Broth of guinea fowl, tallo leaf, green corn and casabe

Broth of guinea fowl, tallo leaf, green corn and casabe

Broth of guinea fowl, tallo leaf, green corn and casaba. Tallo is an Amazon cabbage, the texture of the broth is given by the casabe, the starch in manioca flour. An exceptional dish, extremely elegant.

Denver cut beef, fern in brine, native potatoes, siete cuero and paipa

Denver cut beef, fern in brine, native potatoes, siete cuero and paipa

Denver cut beef, fern in brine, native potatoes, siete cuero and paipa. The meat is first smoked with the fern leaves and then fried with an oil from the same plant. Then there's a purée of native potatoes and siete cuero and paipa, two Colombian cheese. The meat is exceptional, the seasoning even too rich.

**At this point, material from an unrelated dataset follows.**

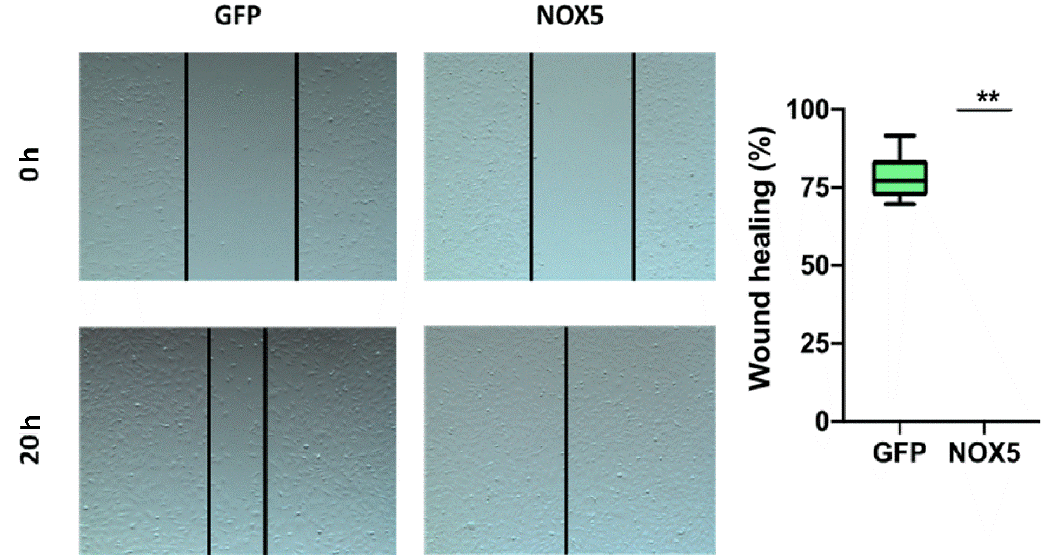
Figure 11. NOX5- β overexpression promotes cell migration in hCMEC/D3 cells. Left panel: representative images of wound-healing assay. Pictures were taken 0 and 20 h after the scratch. Right panel: wound-healing assay quantification. GFP: GFP-infected hCMEC/D3 cells; NOX5: NOX5- β -infected hCMEC/D3 cells. ( n = 6) ** p < 0.01 vs. GFP-infected cells. Data presented as mean ± SEM.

Goat, tamaca, wild oregano of the desert

Goat, tamaca, wild oregano of the desert

Goat, tamaca, wild desert oregano. Tamaca is the fruit of a variety of palm called "palm of America". The dish (a very fine one) is inspired by the traditional chicarro, a stew made with sweet peppers, cumin, oregano and tamaca milk, made with the seeds of tamaca eaten and digested by the cattle.

Savannah pig, red rice from Guajira

Savannah pig, red rice from Guajira

Savannah pig, red rice from Guajira. This is also inspired by a traditional dish, frijoles con garra, pig feet with beans. In this case the chef uses jowl bacon and uses the rest to make a small stew.

Cured neck of ram, ancient Arhuacos cocoa and ocañera onion

Cured neck of ram, ancient Arhuacos cocoa and ocañera onion

Cured neck of ram, ancient Arhuacos cocoa and ocañera onion. They make a demi-glace aromatised with cocoa, then dehydrated vegetables: cabbage leaves, lettuce and this special ocañera onion.

As you can tell, a great and very interesting dinner. The desserts, however, are the most extraordinary part of the entire menu, from a culinary point of view.

Macambo, anise, loquats, Tumaco cocoa

Macambo, anise, loquats, Tumaco cocoa

Macambo, anise, loquats, Tumaco cocoa. There's a macambo ice cream (Theobroma bicolor), a fruit of the cocoa family native of the Amazon region, a praline of caramel, cashew nuts and sacha inchi (Plukenetia volubilis), also known as Inca peanuts, loquats and cocoa.

Gelatine of potato, coquindo, salt of Manure

Gelatine of potato, coquindo, salt of Manure

Gelatine of potato, coquindo, salt of Manure. Excellent. Coquindo is a plant (Aspidosperma album) of the Apocynaceae family.

Pulantana, granita of Tayrona cocoa

Pulantana, granita of Tayrona cocoa

Pulantana, granita of Tayrona cocoa. An absolutely exceptional dessert, playing between the notes of coffee and cocoa. It's made with a drink called caffè guajiro made with pulantana, the seed of a plant from the Colombian desert. It has no caffeine. The dessert is served with a lemon granita and sweet cocoa.

Coffee and cocoa

Coffee and cocoa

Finally, Coffee and cocoa. Three types of coffee with as many cocoa truffles, to discover a world of taste nuances: honey, caramel, grass, citrus fruits, chocolate, with flowery, sweet and bitter notes. Extraordinary.